The inclusion of Redon’s Les Origines, in which Redon takes a much darker view of the evolution of life, was genuinely inspired (Redon sent a set off to Pasteur in admiration). We tend to forget not only how influential the Origin was during the second half of the 19th century—and we also tend to forget how ready scientists and artists were for Darwin’s work. On the other hand, having nearly a whole section of a room devoted to Degas and his drawing of slope-headed ballerinas without a full discussion of of Degas’ racism and anti-semitism seemed just a bit odd. Yes, the show does a nice job of showing how much impact Darwin had on the Impressionists, but to end the show with only half the story on Degas was a bit disappointing after the general excellence of everything that had preceded it. Overall, though, an extremely stimulating show, which runs through 8 October. The companion volume is currently on sale, too.
And since we were in Cambridge for the day, and since Cambridge has about 30 or 40 small museums, most of which are eminently worth investigating, we decided to explore. So after quick check at the Whipple Museum of the History of Science (closed on Saturdays), we ended up at the Sedgwick Museum of Earth Science, which turns out to be the place you bring your kids on Saturdays if they’re growing up in Cambridge. All those rocks! Fossils! Dinosaurs!Whatever! And a pretty cool exhibit on Darwin:The Geologist, which included his microscope, which was on loan from the Museum of the History of Science, so I didn’t miss it after all. This was on Darwin as a geologist—you tend to forget that for a number of years, Darwin’s work was mostly geological in nature, and that many of the arguments he uses in Origin were similar to those used earlier in his seminal work on coral reefs. The Sedgwick has an amazing trove of Darwinia, including the thousands and thousands of rocks he collected as a naturalist on The Beagle.
So, a good Darwin day (even though the real Darwin Day was 12 February, Darwin’s birthday). I like living in a country that puts Darwin on its currency.
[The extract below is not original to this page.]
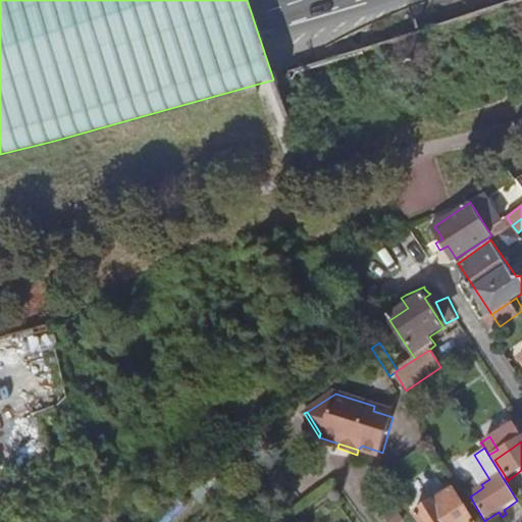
[(471,521),(454,491),(415,515),(419,521),(471,521)]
The miniature sheet of four stamps above is part of a series of stamps the Royal Mail issued earlier this year in celebration of Darwin; this set diplays Galapagos animals on a background of an admiralty hydrographic map. Other countries honouring Darwin this year on stamps include Portugal, Italy, Bulgaria, India, Cayman Islands (and several other Commonwealth countries), Czech Republic, and Ireland. And no, the United States has not ever put Darwin’s picture on a stamp.